The constituents of things are revealed to us by their properties. For, as every being acts according as it is in act, and suffers according as it is in potency, from the activity and the passivity with which a being is endowed we can easily find out the special nature of the act and of the potency which constitute its metaphysical essence. Hence, if we wish to ascertain the essential constitution of material substance, we must first ascertain and thoroughly understand the properties which are common to all material substances, and without which no material substance can be conceived. In doing this we must guard against confounding, as many scientists do, the essential properties of matter with the general properties of bodies. Extension, impenetrability, divisibility, porosity, etc., are general properties of bodies; but it does not follow that they are essential properties of material substance as such, as they may arise from accidental composition. Those properties alone are essential which are altogether primitive, unchangeable, and involved in the principles of the substance; and such properties, as we shall see, are, so far as material substance is concerned, the three following: active power to produce local motion, passivity for receiving local motion, and inertia. These three properties correspond to the three constituents of material substance.

There are philosophers who deny [pg 581] that material things have any active power.

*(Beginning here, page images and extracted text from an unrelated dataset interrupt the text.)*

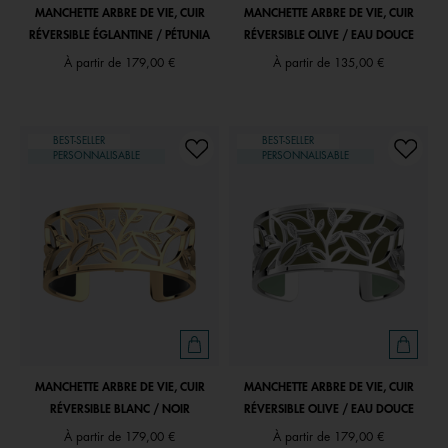
MANCHETTE ARBRE DE VIE, CUIR
MANCHETTE ARBRE DE VIE, CUIR
RÉVERSIBLE ÉGLANTINE / PÉTUNIA
RÉVERSIBLE OLIVE / EAU DOUCE
À partir de
179,00 €
À partir de
135,00 €
BEST-SELLER
BEST-SELLER
PERSONNALISABLE
PERSONNALISABLE
MANCHETTE ARBRE DE VIE, CUIR
MANCHETTE ARBRE DE VIE, CUIR
RÉVERSIBLE BLANC / NOIR
RÉVERSIBLE OLIVE / EAU DOUCE
À partir de
179,00 €
À partir de
179,00 €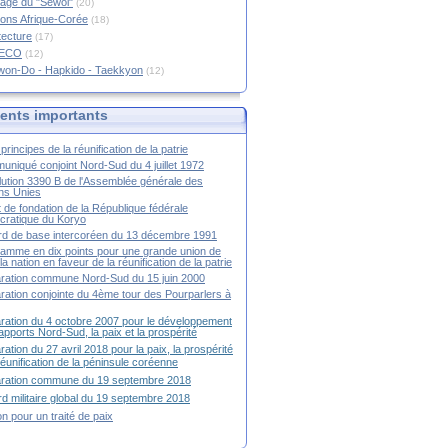
age du "Sewol"
(20)
ions Afrique-Corée
(18)
tecture
(17)
RECO
(12)
won-Do - Hapkido - Taekkyon
(12)
nts importants
principes de la réunification de la patrie
niqué conjoint Nord-Sud du 4 juillet 1972
ution 3390 B de l'Assemblée générale des
ns Unies
t de fondation de la République fédérale
ratique du Koryo
d de base intercoréen du 13 décembre 1991
amme en dix points pour une grande union de
la nation en faveur de la réunification de la patrie
ration commune Nord-Sud du 15 juin 2000
ration conjointe du 4ème tour des Pourparlers à
ration du 4 octobre 2007 pour le développement
apports Nord-Sud, la paix et la prospérité
ration du 27 avril 2018 pour la paix, la prospérité
 réunification de la péninsule coréenne
aration commune du 19 septembre 2018
d militaire global du 19 septembre 2018
ion pour un traité de paix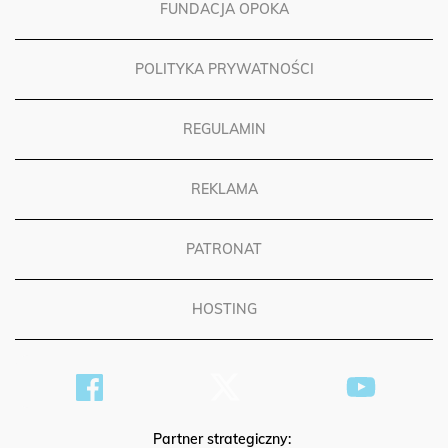
FUNDACJA OPOKA
POLITYKA PRYWATNOŚCI
REGULAMIN
REKLAMA
PATRONAT
HOSTING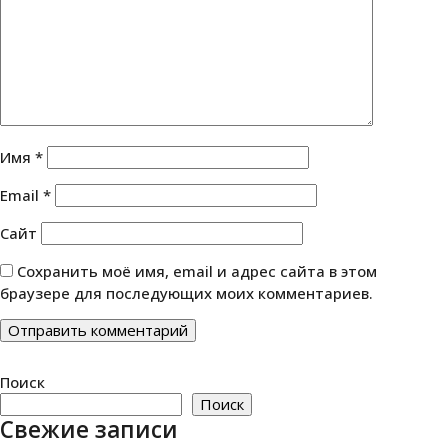
Имя
*
Email
*
Сайт
Сохранить моё имя, email и адрес сайта в этом
браузере для последующих моих комментариев.
Поиск
Поиск
Свежие записи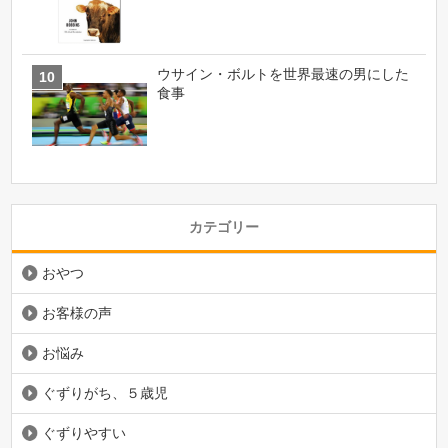
ウサイン・ボルトを世界最速の男にした
食事
カテゴリー
おやつ
お客様の声
お悩み
ぐずりがち、５歳児
ぐずりやすい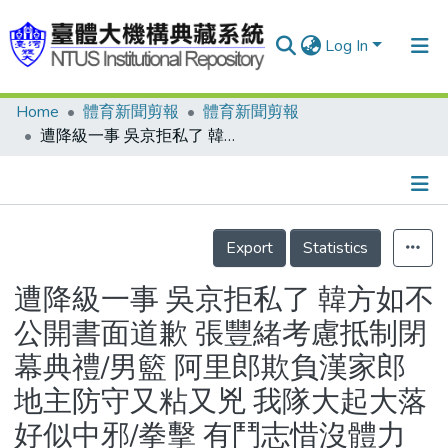
Log In
Home
體育新聞剪報
體育新聞剪報
Communities & Collections
遭降級一事 吳京拒私了 韓方如不公開書面道歉 張豐緒考慮抵制閉幕典禮/男籃 阿里郎欺負漢家郎 地主防守又粘又兇 我隊大起大落好似中邪/拳擊 有鬥志惜沒體力
Research Outputs
Fundings & Projects
Details
People
Export
Statistics
Organizations
遭降級一事 吳京拒私了 韓方如不
Statistics
公開書面道歉 張豐緒考慮抵制閉
幕典禮/男籃 阿里郎欺負漢家郎
地主防守又粘又兇 我隊大起大落
好似中邪/拳擊 有鬥志惜沒體力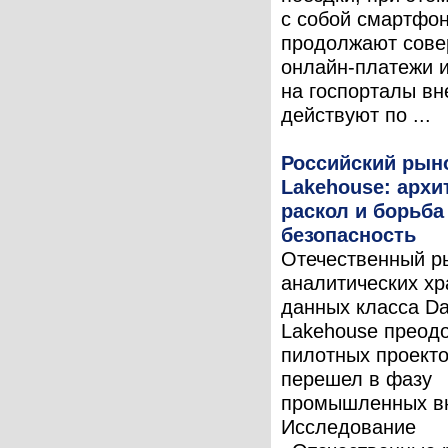
с собой смартфон
продолжают сове
онлайн-платежи и
на госпорталы вн
действуют по ...
Российский рыно
Lakehouse: арх
раскол и борьба
безопасность
Отечественный р
аналитических х
данных класса Da
Lakehouse преод
пилотных проекто
перешел в фазу
промышленных в
Исследование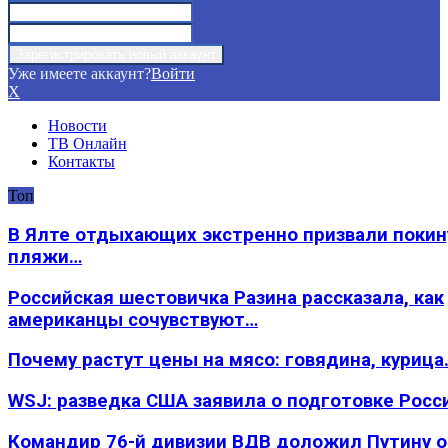
Уже имеете аккаунт?
Войти
X
Новости
ТВ Онлайн
Контакты
Топ
В Ялте отдыхающих экстренно призвали покин
пляжи…
Российская шестовичка Разина рассказала, как
американцы сочувствуют…
Почему растут цены на мясо: говядина, курица
WSJ: разведка США заявила о подготовке Росс
Командир 76-й дивизии ВДВ доложил Путину 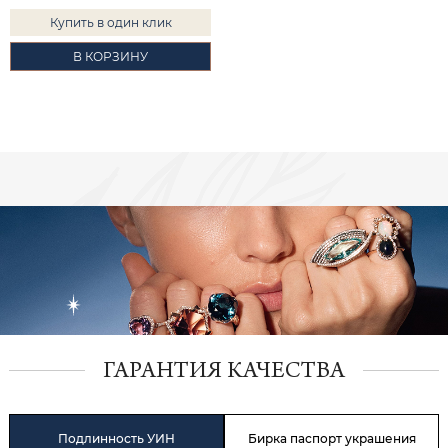
Купить в один клик
В КОРЗИНУ
ГАРАНТИЯ КАЧЕСТВА
Подлинность УИН
Бирка паспорт украшения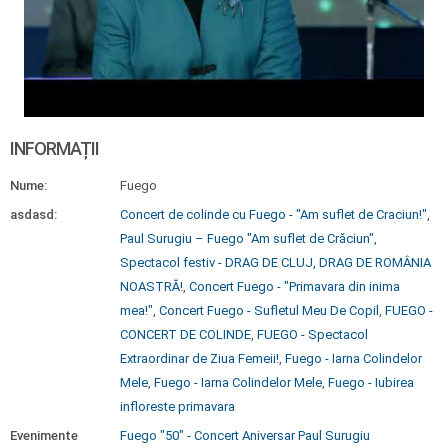
INFORMAȚII
Nume:
Fuego
asdasd:
Concert de colinde cu Fuego - "Am suflet de Craciun!"
,
Paul Surugiu – Fuego "Am suflet de Crăciun"
,
Spectacol festiv - DRAG DE CLUJ, DRAG DE ROMÂNIA
NOASTRĂ!
,
Concert Fuego - "Primavara din inima
mea!"
,
Concert Fuego - Sufletul Meu De Copil
,
FUEGO -
CONCERT DE COLINDE
,
FUEGO - Spectacol
Extraordinar de Ziua Femeii!
,
Fuego - Iarna Colindelor
Mele
,
Fuego - Iarna Colindelor Mele
,
Fuego - Iubirea
infloreste primavara
Evenimente
Fuego "50" - Concert Aniversar Paul Surugiu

They know that matter is inert, and they cannot see how activity can be reconciled with inertia. There are others, on the contrary, who, for a similar reason, being unable to deny the activity of bodies, deny their inertia. From what we are going to say it will be manifest that these philosophers have never known exactly what is meant in natural science by the inertia of matter.

Other writers, especially those of the old school, while admitting the three essential properties of matter which we have just mentioned, contend that material substance has a fourth important and connatural, if not essential, property—viz., continuous extension—without which, they say, nothing material can be conceived. They further teach, and would fain have us believe, that all material substance is endowed with extension and resistance; and many of them think that extension and resistance constitute the essence of matter. This last opinion is very common among philosophical writers, and deserves the most careful examination, as it bears very heavily on an essential point of the controversy in which we have to engage.

Let us see, then, first, what we have to think regarding the activity, the passivity, and the inertia of matter; and, when we have done with these, we shall take up the question of material continuity, of which we hope to give a full analysis and a satisfactory solution.

Activity, passivity, and inertia.

The special character by which the phenomena of the material world are recognized consists in their being brought about by local motion. For it is a well-known fact that in things purely material no change takes place but through local movements; so that we cannot even conceive a change in the material world without a displacement of matter. Hence all the actions of matter upon matter tend to produce local movement, or to modify it; and all passion of the matter acted on is a reception of movement.